## [REQUEST]
Reproduce the data below with every "series" switched to "lines" and nothing else altered. Leave the pictures out.

Stored data entries
________________________________________

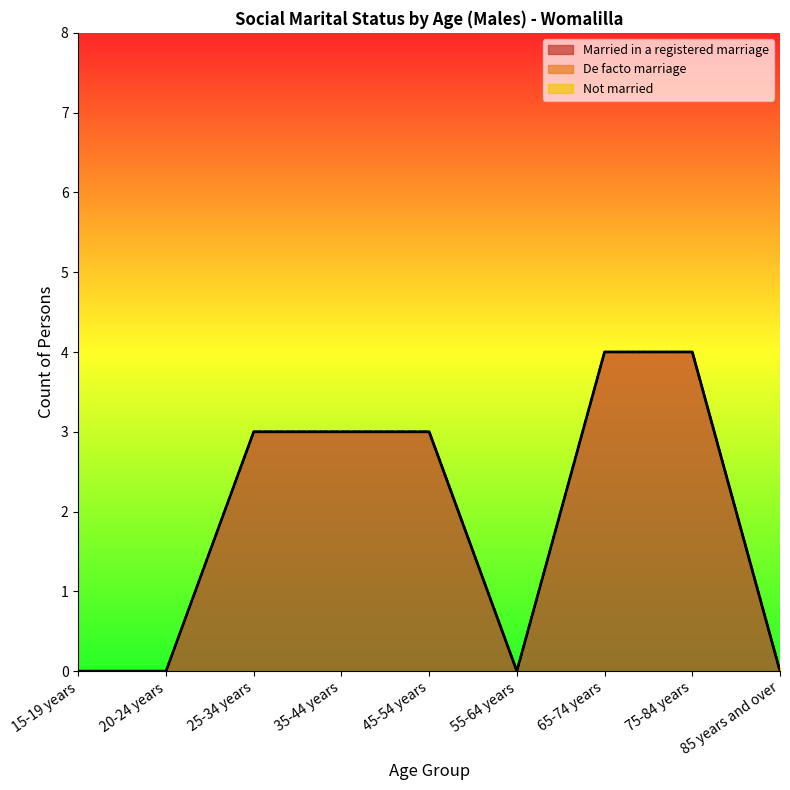

True or false: Married in a registered marriage and Not married cross at least once.

False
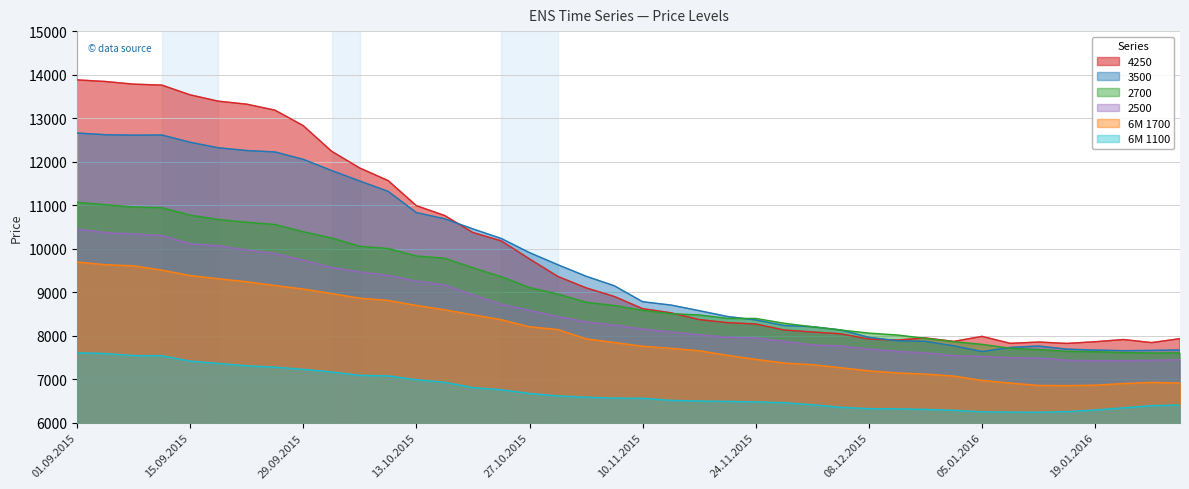

True or false: 2500 has more than 0 interior local peaks.

False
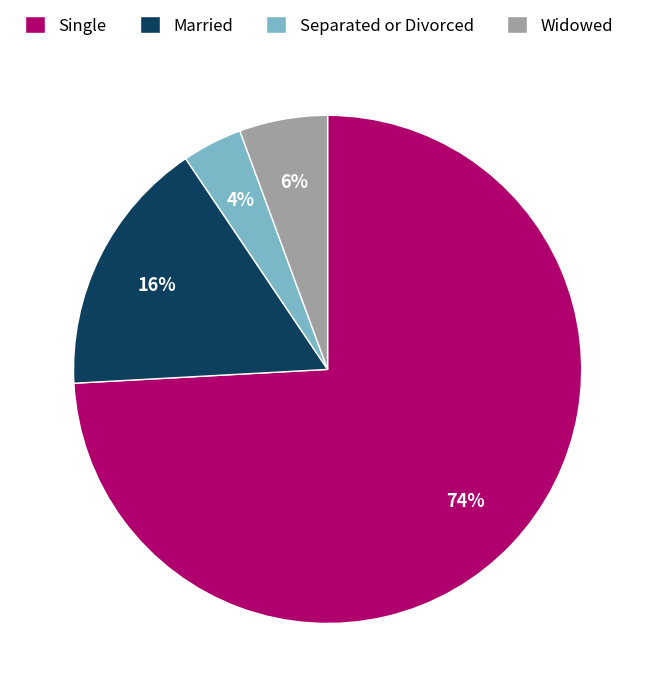

How many segments does this pie chart have?

4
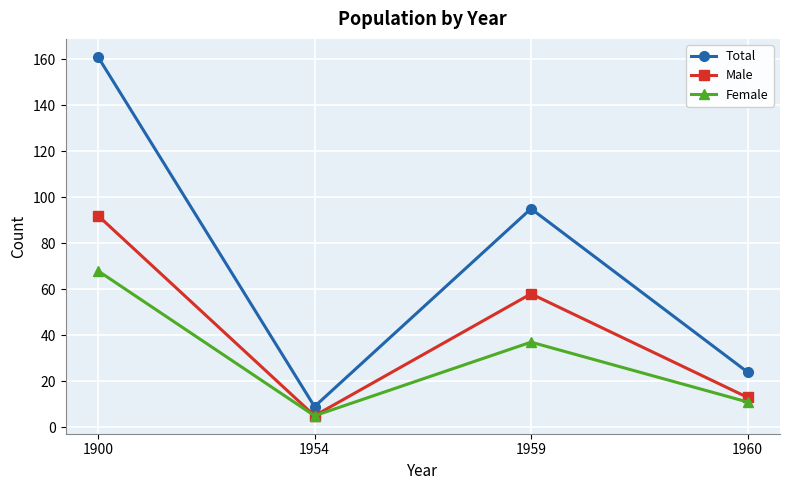

Rank the series by their average value, from lowest to highest.

Female, Male, Total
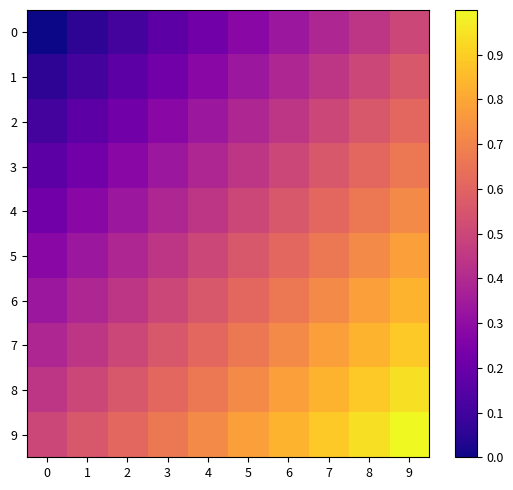

Between 5 and 7, which series saw the biggest shift?

3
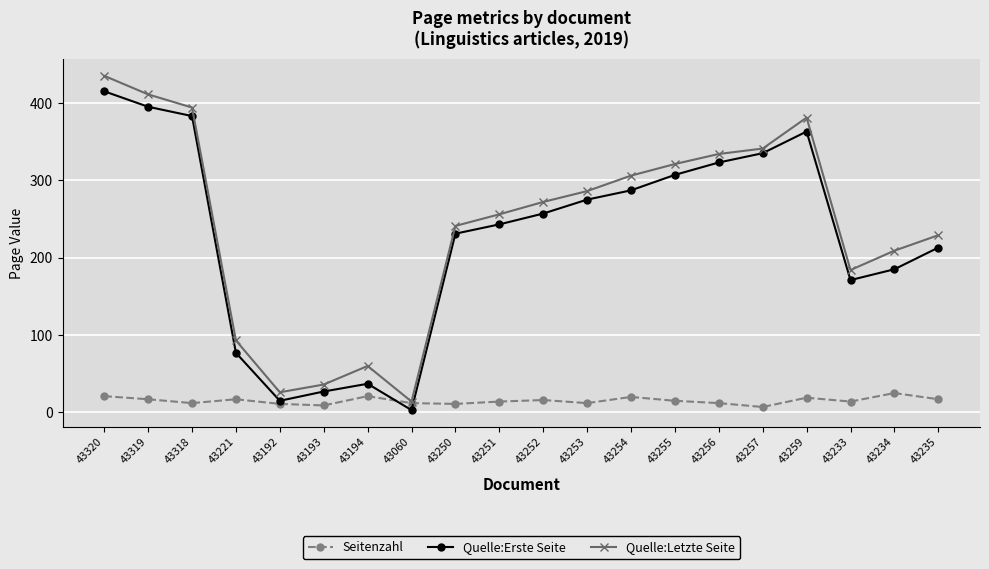

What is the approximate value of Seitenzahl at 43254, to the nearest 5?

20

________________________________________

## [EXERCISE RESPONSE]
True or false: Married in a registered marriage and Not married cross at least once.

False

True or false: 2500 has more than 0 interior local peaks.

False

How many segments does this pie chart have?

4

Rank the lines by their average value, from lowest to highest.

Female, Male, Total

Between 5 and 7, which lines saw the biggest shift?

3

What is the approximate value of Seitenzahl at 43254, to the nearest 5?

20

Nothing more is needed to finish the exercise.